DRUCILLA CORNELL, a widely influential philosopher and feminist theorist, died in Manhattan on December 12th. Born in Los Angeles on June 16, 1950, she was 72 years old.

Drucilla Cornell’s many books and plays range across political and legal philosophy, ethics, deconstruction, critical theory, and feminism. She was Professor of Political Science, Comparative Literature and Women’s & Gender Studies at Rutgers University the State University of New Jersey; Professor Extraordinaire at the University of Pretoria, South Africa; and a Visiting Professor at Birkbeck College, University of London. Before that, she taught for many years on the law faculties of the University of Pennsylvania and Cardozo Law School of Yeshiva University

She received her undergraduate education at Stanford University and Antioch College and then earned a Juris Doctorate (J.D.) from the University of California Los Angeles (1981).

She is the author or co-author of nearly two dozen books, including The Imaginary Domain, The Philosophy of the Limit, and Law and Revolution in South Africa. In 2008–09, she held the National Research Foundation Chair in Customary Law, Indigenous Values, and the Dignity Jurisprudence at the University of Cape Town. There she founded the uBuntu project, which has produced several books and a documentary film, entitled uBuntu Hokae. She served as the project’s co-director with Chuma Himonga, and was also co-director of the uBuntu Township Project.

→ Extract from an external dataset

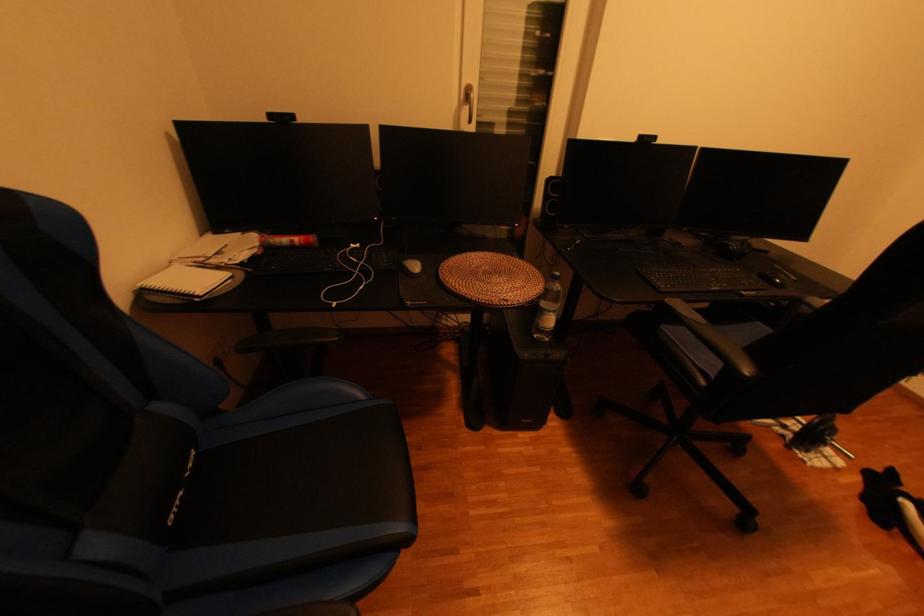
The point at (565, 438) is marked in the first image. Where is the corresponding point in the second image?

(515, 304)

She has also written works for the stage. Her first play was a dramatic adaptation of Finnegans Wake which continues to be performed on Bloomsday. Her other plays — ‘The Dream Cure’, ‘Background Interference’, and ‘Lifeline’ — have been produced in New York and other cities in the US and South Africa.

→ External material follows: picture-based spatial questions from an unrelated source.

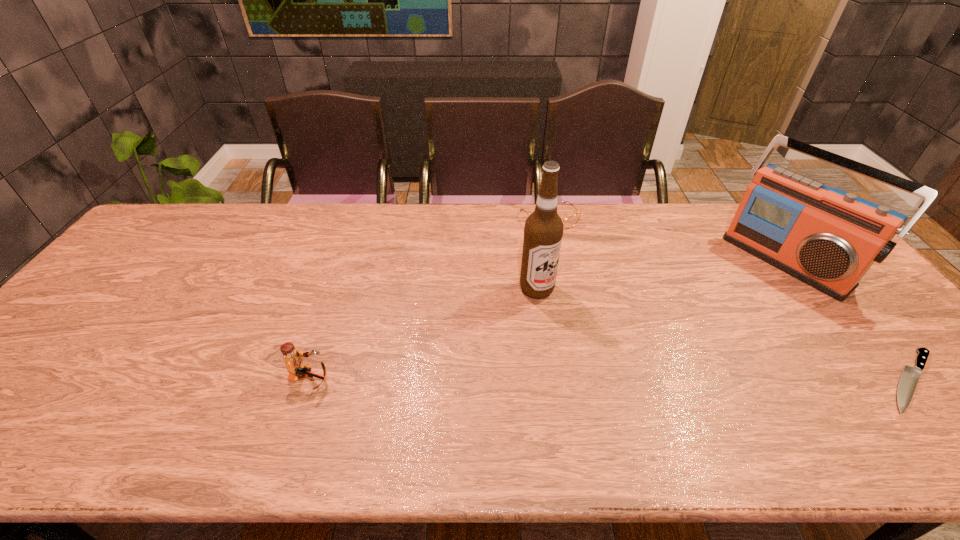
Locate an element on the screen. This screenshot has height=540, width=960. Lego is located at coordinates click(x=296, y=367).

Where is `the leftmost object`? The image size is (960, 540). the leftmost object is located at coordinates (296, 367).

Locate an element on the screen. spectacles is located at coordinates 569,222.

Image resolution: width=960 pixels, height=540 pixels. Find the location of `the tallest object`. the tallest object is located at coordinates (543, 231).

The height and width of the screenshot is (540, 960). I want to click on the second tallest object, so click(x=828, y=238).

Where is `vacant space situated 0.170m holding a crossbow in the hands of the third tallest object`? vacant space situated 0.170m holding a crossbow in the hands of the third tallest object is located at coordinates (403, 379).

Image resolution: width=960 pixels, height=540 pixels. Find the location of `free space located 0.290m on the front-facing side of the fourth tallest object`. free space located 0.290m on the front-facing side of the fourth tallest object is located at coordinates 605,293.

This screenshot has width=960, height=540. What are the coordinates of `free space located 0.060m on the front-facing side of the fourth tallest object` in the screenshot? It's located at (569, 244).

Locate an element on the screen. The width and height of the screenshot is (960, 540). free space located 0.220m on the front-facing side of the fourth tallest object is located at coordinates (593, 277).

Where is `free location located 0.270m on the label of the tallest object`? free location located 0.270m on the label of the tallest object is located at coordinates (635, 356).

Her lifelong concerns with inequality and worker rights began in the 1970s through her work as a union organizer, first in Silicon Valley semiconductor factories, followed by organizing both electronics and clerical workers in and around New York City. She wrote about those years in a 2020 publication, There Is Power in a Union: How I Became a Labor Activist. For the past 25 years, she served as a founding member of the Board of Advisors of the Center for the Study of Labor and Democracy.

She is survived by her daughter, Sarita Cornell, her former husband, Gregory DeFreitas, both of New York City, her sister Jill Gwaltney and brother Brad Cornell, both of Los Angeles.

A memorial service will be held later this coming spring. Those wishing to honor her memory are encouraged to make donations to: Jobs With Justice (www.jwj.org/ways-to-give) and Greenpeace Africa (www.greenpeace.org/africa)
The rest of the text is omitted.